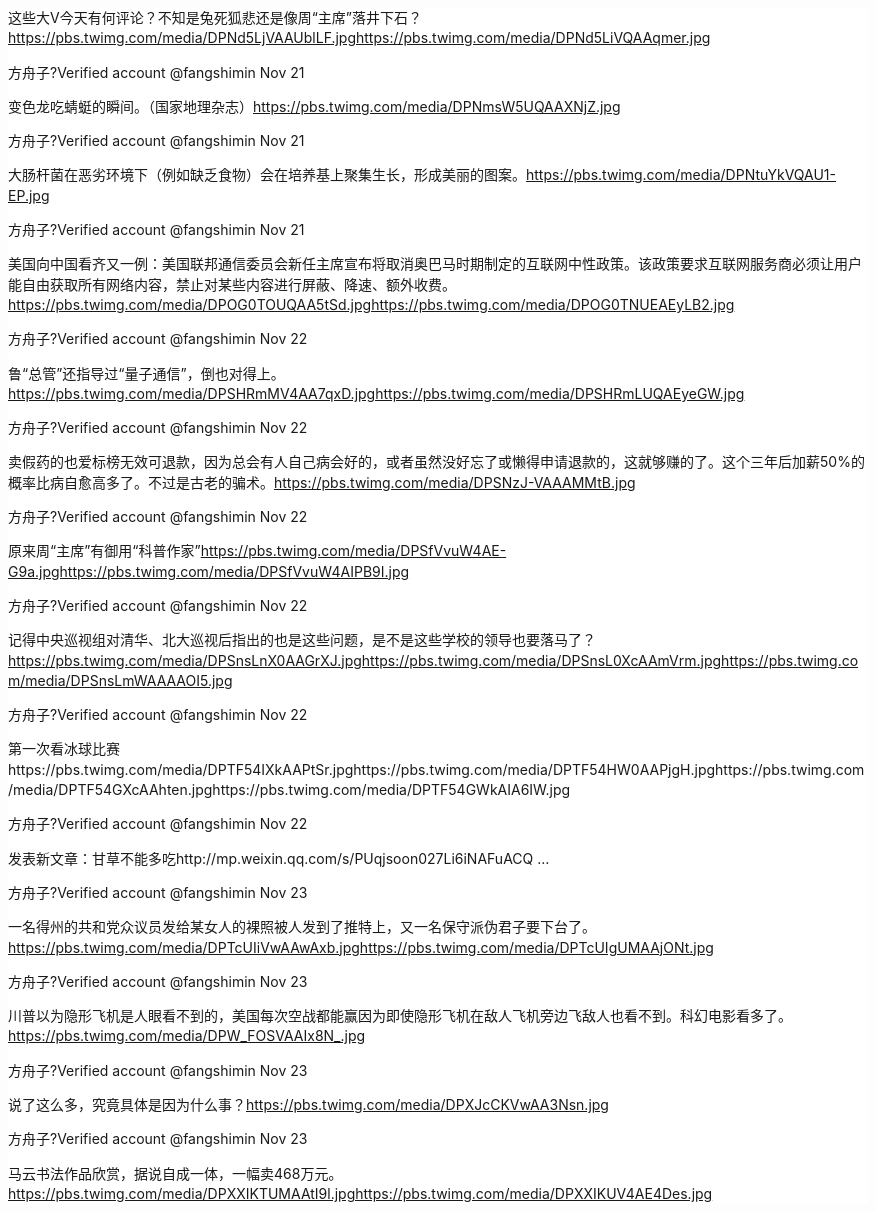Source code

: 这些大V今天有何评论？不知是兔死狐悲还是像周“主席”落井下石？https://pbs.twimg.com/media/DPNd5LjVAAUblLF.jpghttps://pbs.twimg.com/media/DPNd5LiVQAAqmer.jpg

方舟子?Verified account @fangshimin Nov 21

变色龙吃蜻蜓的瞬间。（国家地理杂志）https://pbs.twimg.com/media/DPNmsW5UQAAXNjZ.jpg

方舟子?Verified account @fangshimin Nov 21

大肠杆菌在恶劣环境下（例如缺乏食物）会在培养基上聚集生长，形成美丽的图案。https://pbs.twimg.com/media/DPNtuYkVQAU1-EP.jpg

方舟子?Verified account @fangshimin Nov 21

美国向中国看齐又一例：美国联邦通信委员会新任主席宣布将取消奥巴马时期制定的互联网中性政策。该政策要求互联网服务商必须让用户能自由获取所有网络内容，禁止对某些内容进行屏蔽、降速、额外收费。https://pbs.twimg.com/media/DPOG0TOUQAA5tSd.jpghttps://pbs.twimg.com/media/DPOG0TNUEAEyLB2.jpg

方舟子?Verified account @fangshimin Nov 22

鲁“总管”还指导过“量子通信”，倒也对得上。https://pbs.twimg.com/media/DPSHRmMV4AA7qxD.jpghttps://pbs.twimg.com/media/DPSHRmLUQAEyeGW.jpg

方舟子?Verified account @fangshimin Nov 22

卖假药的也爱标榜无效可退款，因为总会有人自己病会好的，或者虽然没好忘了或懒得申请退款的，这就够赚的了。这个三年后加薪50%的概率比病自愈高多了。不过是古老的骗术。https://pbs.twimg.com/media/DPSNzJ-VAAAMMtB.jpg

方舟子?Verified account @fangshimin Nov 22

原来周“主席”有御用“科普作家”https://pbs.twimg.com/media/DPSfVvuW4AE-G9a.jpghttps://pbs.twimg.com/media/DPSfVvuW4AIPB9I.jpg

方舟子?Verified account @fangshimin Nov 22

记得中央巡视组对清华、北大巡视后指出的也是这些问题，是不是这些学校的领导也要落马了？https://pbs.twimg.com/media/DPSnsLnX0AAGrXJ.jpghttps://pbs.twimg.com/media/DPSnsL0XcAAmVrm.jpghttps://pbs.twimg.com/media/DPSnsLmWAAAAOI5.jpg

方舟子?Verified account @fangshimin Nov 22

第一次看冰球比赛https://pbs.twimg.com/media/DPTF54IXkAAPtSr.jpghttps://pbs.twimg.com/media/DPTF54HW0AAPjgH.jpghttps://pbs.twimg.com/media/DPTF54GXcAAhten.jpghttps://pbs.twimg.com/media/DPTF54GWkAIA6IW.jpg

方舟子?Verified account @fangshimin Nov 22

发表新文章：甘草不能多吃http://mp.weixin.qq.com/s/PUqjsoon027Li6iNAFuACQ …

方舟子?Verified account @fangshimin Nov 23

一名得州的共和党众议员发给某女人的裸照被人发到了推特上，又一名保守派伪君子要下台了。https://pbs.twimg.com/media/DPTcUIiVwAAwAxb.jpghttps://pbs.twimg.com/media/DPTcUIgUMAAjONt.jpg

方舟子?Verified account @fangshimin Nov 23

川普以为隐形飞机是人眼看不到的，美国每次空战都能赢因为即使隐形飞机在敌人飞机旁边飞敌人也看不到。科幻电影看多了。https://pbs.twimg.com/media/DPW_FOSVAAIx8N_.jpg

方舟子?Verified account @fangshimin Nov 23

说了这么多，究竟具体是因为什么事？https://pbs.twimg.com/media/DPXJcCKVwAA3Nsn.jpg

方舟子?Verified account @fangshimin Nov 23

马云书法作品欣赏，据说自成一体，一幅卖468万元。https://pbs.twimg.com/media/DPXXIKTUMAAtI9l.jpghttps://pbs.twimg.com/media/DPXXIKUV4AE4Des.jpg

:::

■ Task objective: Leave the pictures out and output all of the data verbatim.

■ Answer to this problem:
Source code

: 这些大V今天有何评论？不知是兔死狐悲还是像周“主席”落井下石？https://pbs.twimg.com/media/DPNd5LjVAAUblLF.jpghttps://pbs.twimg.com/media/DPNd5LiVQAAqmer.jpg

方舟子?Verified account @fangshimin Nov 21

变色龙吃蜻蜓的瞬间。（国家地理杂志）https://pbs.twimg.com/media/DPNmsW5UQAAXNjZ.jpg

方舟子?Verified account @fangshimin Nov 21

大肠杆菌在恶劣环境下（例如缺乏食物）会在培养基上聚集生长，形成美丽的图案。https://pbs.twimg.com/media/DPNtuYkVQAU1-EP.jpg

方舟子?Verified account @fangshimin Nov 21

美国向中国看齐又一例：美国联邦通信委员会新任主席宣布将取消奥巴马时期制定的互联网中性政策。该政策要求互联网服务商必须让用户能自由获取所有网络内容，禁止对某些内容进行屏蔽、降速、额外收费。https://pbs.twimg.com/media/DPOG0TOUQAA5tSd.jpghttps://pbs.twimg.com/media/DPOG0TNUEAEyLB2.jpg

方舟子?Verified account @fangshimin Nov 22

鲁“总管”还指导过“量子通信”，倒也对得上。https://pbs.twimg.com/media/DPSHRmMV4AA7qxD.jpghttps://pbs.twimg.com/media/DPSHRmLUQAEyeGW.jpg

方舟子?Verified account @fangshimin Nov 22

卖假药的也爱标榜无效可退款，因为总会有人自己病会好的，或者虽然没好忘了或懒得申请退款的，这就够赚的了。这个三年后加薪50%的概率比病自愈高多了。不过是古老的骗术。https://pbs.twimg.com/media/DPSNzJ-VAAAMMtB.jpg

方舟子?Verified account @fangshimin Nov 22

原来周“主席”有御用“科普作家”https://pbs.twimg.com/media/DPSfVvuW4AE-G9a.jpghttps://pbs.twimg.com/media/DPSfVvuW4AIPB9I.jpg

方舟子?Verified account @fangshimin Nov 22

记得中央巡视组对清华、北大巡视后指出的也是这些问题，是不是这些学校的领导也要落马了？https://pbs.twimg.com/media/DPSnsLnX0AAGrXJ.jpghttps://pbs.twimg.com/media/DPSnsL0XcAAmVrm.jpghttps://pbs.twimg.com/media/DPSnsLmWAAAAOI5.jpg

方舟子?Verified account @fangshimin Nov 22

第一次看冰球比赛https://pbs.twimg.com/media/DPTF54IXkAAPtSr.jpghttps://pbs.twimg.com/media/DPTF54HW0AAPjgH.jpghttps://pbs.twimg.com/media/DPTF54GXcAAhten.jpghttps://pbs.twimg.com/media/DPTF54GWkAIA6IW.jpg

方舟子?Verified account @fangshimin Nov 22

发表新文章：甘草不能多吃http://mp.weixin.qq.com/s/PUqjsoon027Li6iNAFuACQ …

方舟子?Verified account @fangshimin Nov 23

一名得州的共和党众议员发给某女人的裸照被人发到了推特上，又一名保守派伪君子要下台了。https://pbs.twimg.com/media/DPTcUIiVwAAwAxb.jpghttps://pbs.twimg.com/media/DPTcUIgUMAAjONt.jpg

方舟子?Verified account @fangshimin Nov 23

川普以为隐形飞机是人眼看不到的，美国每次空战都能赢因为即使隐形飞机在敌人飞机旁边飞敌人也看不到。科幻电影看多了。https://pbs.twimg.com/media/DPW_FOSVAAIx8N_.jpg

方舟子?Verified account @fangshimin Nov 23

说了这么多，究竟具体是因为什么事？https://pbs.twimg.com/media/DPXJcCKVwAA3Nsn.jpg

方舟子?Verified account @fangshimin Nov 23

马云书法作品欣赏，据说自成一体，一幅卖468万元。https://pbs.twimg.com/media/DPXXIKTUMAAtI9l.jpghttps://pbs.twimg.com/media/DPXXIKUV4AE4Des.jpg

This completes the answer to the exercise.